Toker elige la fragmentación a partir de una sucesión de planos para demarcar el ambiente y los personajes que se sumarán: la heredera, el sobrino de la víctima, un comprador alemán, un patrón temible y cínico, y los policías que investigan. Los otros, los personajes que bordean la historia, se desplazan y observan resguardando los secretos de un lugar espectral, abierto a una naturaleza tan inconmensurable como misteriosa. Cuando la cámara abandona la opresiva mirada de los interiores, se engalana abriendo la perspectiva por senderos de hojas secas. Las caminatas de Julia (Pilar Gamboa) con su piloto y anteojos negros recuerdan los trayectos de los giallos de Sergio Martino o Dario Argento, al igual que la inclusión de objetos propios del género (en este caso, un diamante utilizado para cortar el cuello), un par de flashbacks en los que el voyeurismo se acentúa y la música de cuna camuflada que acompaña varias secuencias.
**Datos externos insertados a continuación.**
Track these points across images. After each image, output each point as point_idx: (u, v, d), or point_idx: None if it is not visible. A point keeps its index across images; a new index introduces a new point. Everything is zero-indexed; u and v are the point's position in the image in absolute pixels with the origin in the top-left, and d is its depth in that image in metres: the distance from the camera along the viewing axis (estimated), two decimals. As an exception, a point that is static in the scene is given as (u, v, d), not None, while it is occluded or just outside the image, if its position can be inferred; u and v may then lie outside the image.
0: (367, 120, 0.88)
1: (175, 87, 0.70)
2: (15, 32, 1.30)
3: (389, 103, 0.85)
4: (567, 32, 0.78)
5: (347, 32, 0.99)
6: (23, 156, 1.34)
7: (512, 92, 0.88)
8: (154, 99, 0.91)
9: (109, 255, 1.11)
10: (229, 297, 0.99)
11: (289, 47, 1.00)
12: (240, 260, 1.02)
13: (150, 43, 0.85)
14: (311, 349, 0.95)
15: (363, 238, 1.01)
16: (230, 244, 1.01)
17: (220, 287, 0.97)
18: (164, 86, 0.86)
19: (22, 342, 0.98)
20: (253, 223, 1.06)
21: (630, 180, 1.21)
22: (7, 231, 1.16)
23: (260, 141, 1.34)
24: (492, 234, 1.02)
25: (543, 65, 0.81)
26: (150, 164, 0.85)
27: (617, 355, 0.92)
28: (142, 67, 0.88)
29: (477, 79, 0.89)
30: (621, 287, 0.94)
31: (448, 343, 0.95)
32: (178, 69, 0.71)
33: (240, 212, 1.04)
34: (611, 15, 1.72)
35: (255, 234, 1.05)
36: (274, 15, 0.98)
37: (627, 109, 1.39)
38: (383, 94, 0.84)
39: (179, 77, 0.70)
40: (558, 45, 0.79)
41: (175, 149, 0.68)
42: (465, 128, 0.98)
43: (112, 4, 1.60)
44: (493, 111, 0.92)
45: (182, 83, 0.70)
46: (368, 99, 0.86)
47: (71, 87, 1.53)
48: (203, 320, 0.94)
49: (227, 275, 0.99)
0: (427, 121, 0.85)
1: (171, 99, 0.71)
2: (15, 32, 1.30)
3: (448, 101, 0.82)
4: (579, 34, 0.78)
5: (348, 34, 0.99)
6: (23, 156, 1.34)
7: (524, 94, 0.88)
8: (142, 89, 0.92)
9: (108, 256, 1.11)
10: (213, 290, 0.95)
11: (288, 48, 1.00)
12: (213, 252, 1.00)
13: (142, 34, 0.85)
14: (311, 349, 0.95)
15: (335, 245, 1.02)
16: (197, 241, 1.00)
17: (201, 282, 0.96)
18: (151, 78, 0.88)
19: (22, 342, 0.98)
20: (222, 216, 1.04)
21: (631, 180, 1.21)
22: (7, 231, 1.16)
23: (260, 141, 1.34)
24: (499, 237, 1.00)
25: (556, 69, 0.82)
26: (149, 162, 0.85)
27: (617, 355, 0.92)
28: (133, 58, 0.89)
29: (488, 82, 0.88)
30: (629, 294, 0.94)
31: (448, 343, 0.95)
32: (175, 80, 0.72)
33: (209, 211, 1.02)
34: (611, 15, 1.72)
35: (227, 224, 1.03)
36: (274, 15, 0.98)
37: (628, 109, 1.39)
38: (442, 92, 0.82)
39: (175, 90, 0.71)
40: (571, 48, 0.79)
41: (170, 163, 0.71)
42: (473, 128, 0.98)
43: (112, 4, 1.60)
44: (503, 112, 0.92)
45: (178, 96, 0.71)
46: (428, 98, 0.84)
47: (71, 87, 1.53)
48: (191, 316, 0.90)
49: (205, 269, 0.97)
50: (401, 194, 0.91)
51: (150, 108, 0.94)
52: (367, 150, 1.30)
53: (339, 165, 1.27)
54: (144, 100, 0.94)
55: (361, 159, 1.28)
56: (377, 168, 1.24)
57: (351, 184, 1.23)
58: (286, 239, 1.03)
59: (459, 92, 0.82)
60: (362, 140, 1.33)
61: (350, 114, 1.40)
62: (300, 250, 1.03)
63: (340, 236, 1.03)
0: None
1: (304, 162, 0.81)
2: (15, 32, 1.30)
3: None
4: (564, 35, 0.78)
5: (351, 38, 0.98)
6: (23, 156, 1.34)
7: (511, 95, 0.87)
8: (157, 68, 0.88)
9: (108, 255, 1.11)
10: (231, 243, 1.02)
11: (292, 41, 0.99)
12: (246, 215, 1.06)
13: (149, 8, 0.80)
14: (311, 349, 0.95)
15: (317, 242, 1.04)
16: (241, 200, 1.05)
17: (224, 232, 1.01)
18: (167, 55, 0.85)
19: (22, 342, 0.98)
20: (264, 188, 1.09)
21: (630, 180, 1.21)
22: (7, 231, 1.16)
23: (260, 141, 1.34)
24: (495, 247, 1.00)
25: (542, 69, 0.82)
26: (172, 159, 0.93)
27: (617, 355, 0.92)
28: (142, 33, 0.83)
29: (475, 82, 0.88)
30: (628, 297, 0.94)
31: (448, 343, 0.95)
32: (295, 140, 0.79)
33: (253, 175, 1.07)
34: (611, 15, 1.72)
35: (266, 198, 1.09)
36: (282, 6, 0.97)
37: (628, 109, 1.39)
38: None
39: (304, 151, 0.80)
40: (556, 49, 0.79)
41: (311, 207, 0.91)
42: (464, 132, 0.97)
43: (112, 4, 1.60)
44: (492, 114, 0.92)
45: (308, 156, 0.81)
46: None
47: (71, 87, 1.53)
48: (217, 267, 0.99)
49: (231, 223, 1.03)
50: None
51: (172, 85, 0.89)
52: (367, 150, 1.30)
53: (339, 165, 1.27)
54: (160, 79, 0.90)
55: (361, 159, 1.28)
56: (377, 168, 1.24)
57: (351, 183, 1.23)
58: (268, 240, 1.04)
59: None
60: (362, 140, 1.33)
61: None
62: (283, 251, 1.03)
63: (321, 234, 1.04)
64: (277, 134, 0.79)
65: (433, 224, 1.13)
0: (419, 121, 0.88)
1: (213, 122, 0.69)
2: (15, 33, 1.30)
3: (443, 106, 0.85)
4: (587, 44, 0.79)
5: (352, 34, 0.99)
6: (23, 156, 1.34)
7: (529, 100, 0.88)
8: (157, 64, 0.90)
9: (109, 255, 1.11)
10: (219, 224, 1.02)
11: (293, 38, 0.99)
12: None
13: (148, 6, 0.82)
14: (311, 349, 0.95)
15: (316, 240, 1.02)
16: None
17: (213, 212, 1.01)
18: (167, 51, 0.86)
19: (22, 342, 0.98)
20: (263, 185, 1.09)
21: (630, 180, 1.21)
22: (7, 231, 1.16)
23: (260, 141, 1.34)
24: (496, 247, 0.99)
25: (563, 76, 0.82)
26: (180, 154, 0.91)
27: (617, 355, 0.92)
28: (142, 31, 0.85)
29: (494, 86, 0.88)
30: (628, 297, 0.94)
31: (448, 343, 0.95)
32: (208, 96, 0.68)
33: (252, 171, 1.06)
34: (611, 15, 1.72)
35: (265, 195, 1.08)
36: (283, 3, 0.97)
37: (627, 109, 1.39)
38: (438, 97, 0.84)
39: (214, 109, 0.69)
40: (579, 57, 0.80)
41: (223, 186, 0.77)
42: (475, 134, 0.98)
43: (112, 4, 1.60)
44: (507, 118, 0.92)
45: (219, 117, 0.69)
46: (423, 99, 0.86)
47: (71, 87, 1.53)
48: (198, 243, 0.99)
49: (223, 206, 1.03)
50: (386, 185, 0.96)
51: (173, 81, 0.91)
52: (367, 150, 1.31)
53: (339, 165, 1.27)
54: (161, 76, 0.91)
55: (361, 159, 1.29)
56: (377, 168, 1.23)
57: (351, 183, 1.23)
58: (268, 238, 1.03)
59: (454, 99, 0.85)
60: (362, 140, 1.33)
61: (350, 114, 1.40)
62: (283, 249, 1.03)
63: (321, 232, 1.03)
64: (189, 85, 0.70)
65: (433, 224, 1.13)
Los planos generales, cuando no son familiares a un western criollo, se consagran al policial. Lo notable es la fluidez del pasaje de uno a otro sin intermediación alguna. De aquí, la riqueza y la ambición de Toker cuyo tono moroso y atmosférico marca la incerteza del marco, una elegante forma de materializar la quietud pueblerina y sus extravagancias contenidas (por momentos se ve a un lugareño tocando la guitarra que parece el extraño habitante del pueblo de Deliverance, la genial pesadilla americana dirigida por John Boorman en 1972). Hay una verdad repartida en trozos según las criaturas que habitan el pueblo, un cúmulo de secretos y supersticiones, una barbarie latente que contrasta con la veracidad policial (al comisario le gusta que le hablen sin rodeos).
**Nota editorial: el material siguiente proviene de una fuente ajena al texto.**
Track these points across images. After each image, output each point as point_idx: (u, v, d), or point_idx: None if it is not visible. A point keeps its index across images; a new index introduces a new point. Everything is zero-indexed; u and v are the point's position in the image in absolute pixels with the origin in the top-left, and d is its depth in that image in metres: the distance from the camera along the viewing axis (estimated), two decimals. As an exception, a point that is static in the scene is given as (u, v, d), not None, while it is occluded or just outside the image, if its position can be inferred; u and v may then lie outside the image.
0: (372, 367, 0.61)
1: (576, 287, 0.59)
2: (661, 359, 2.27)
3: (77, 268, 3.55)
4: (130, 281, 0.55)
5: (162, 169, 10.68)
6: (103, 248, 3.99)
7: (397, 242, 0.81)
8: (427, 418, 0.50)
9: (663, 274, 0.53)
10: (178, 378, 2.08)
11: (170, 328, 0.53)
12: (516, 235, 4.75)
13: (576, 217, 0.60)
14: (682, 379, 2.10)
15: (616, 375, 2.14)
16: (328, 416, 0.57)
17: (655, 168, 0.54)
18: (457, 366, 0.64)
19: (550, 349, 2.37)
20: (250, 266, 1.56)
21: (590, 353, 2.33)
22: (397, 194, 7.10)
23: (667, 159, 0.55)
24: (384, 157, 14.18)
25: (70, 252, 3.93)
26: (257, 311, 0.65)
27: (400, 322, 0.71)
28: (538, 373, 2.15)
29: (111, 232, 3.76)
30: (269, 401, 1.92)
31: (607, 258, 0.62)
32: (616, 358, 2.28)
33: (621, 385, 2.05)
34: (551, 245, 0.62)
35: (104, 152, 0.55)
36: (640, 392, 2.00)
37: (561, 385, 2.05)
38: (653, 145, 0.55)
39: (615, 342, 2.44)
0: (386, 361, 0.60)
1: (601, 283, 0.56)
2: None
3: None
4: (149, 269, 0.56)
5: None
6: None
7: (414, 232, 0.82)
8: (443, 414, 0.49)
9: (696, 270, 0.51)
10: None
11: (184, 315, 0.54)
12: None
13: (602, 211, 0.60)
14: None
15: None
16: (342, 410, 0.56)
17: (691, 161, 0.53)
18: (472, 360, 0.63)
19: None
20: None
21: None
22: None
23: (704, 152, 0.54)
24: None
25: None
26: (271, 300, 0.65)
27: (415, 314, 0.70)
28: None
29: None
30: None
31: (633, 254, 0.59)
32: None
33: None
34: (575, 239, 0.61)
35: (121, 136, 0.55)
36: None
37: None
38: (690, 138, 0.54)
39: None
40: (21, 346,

“Está todo muerto acá” dice un personaje entre las sombras de un espacio hogareño residual, y se podría pensar que el relato también agoniza progresivamente. No se trata de buscar necesariamente verosimilitud (si hay algo que la película resuelve bien es eludir el color local), pero sí de establecer resortes narrativos un poco más sólidos que los que se ven, sobre todo en la parte final. En este sentido, da la sensación de que no queda resuelto si la pretensión es narrar una historia o trazar un cuadro de atmósferas inquietantes. Y si este último punto resulta más estimulante, cierta disparidad en el manejo del ritmo y algunos diálogos afectados resienten una historia cuyo prometedor título anunciaba más de lo que finalmente ofrece, como si la sangre del filme fuese chupada por un vampiro. Esto, sin embargo, no empaña su audacia.